Java 25 represents a notable milestone, empowering developers to leverage enhanced switch statements to effectively address implementation challenges across Creational, Structural, and Behavioral design patterns.

This release demonstrates a dramatic shift toward functional programming approaches for solving complex challenges (maintainable and testable codebase, security). Code readability has become increasingly self-explanatory, clearly conveying the underlying purpose of the implementation.

Although JDK 25 may be perceived as a release that simplifies the execution of the main() method and related classes without compilation requirements, its impact extends far beyond these surface-level improvements due to the comprehensive collection of included JEPs (see JEPs LTS journey bellow).
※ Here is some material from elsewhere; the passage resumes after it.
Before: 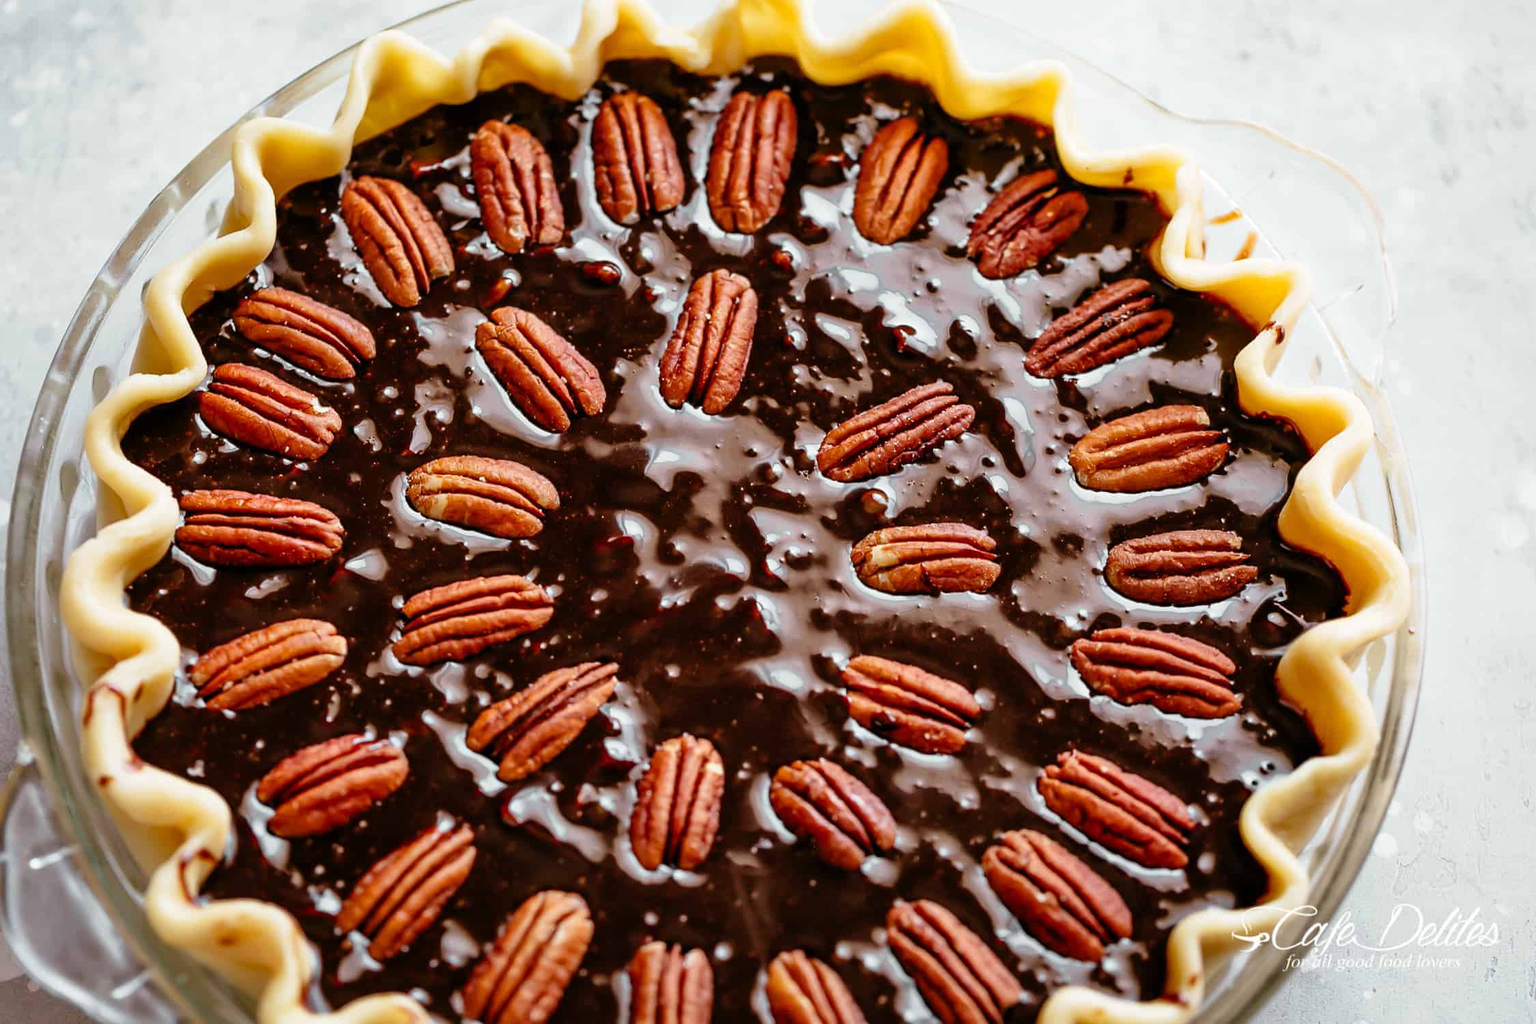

public interface Vehicle {
    void move();
    default void printStatus(){
        checkMoving();
    }
    private void checkMoving(){
        System.out.println("checking status");
    }
}

void main(){
    var vehicle1 = new CommonVehicle("super_engine");
    var vehicle2 = new OtherVehicle(42);
    var vehicle3 = new UnknownVehicle();
    List<Vehicle> vehicles = Arrays.asList(vehicle1, vehicle2, vehicle3);

    vehicles.forEach(v -> {
        switch (v){
            case OtherVehicle(Integer horsePowers) -> System.out.println("OtherVehicle with horsePowers:" + horsePowers);
            case CommonVehicle(String engine) -> System.out.println("CommonVehicle with engine:"+ engine);
            default -> System.out.println("not implemented, v:" + v);
        }
    });
}

I have updated the source code for my book “Practical Design Patterns for Java Developers [7]” to JDK 25, maintaining these examples in a separate branch to ensure the code samples referenced in the book remain accessible.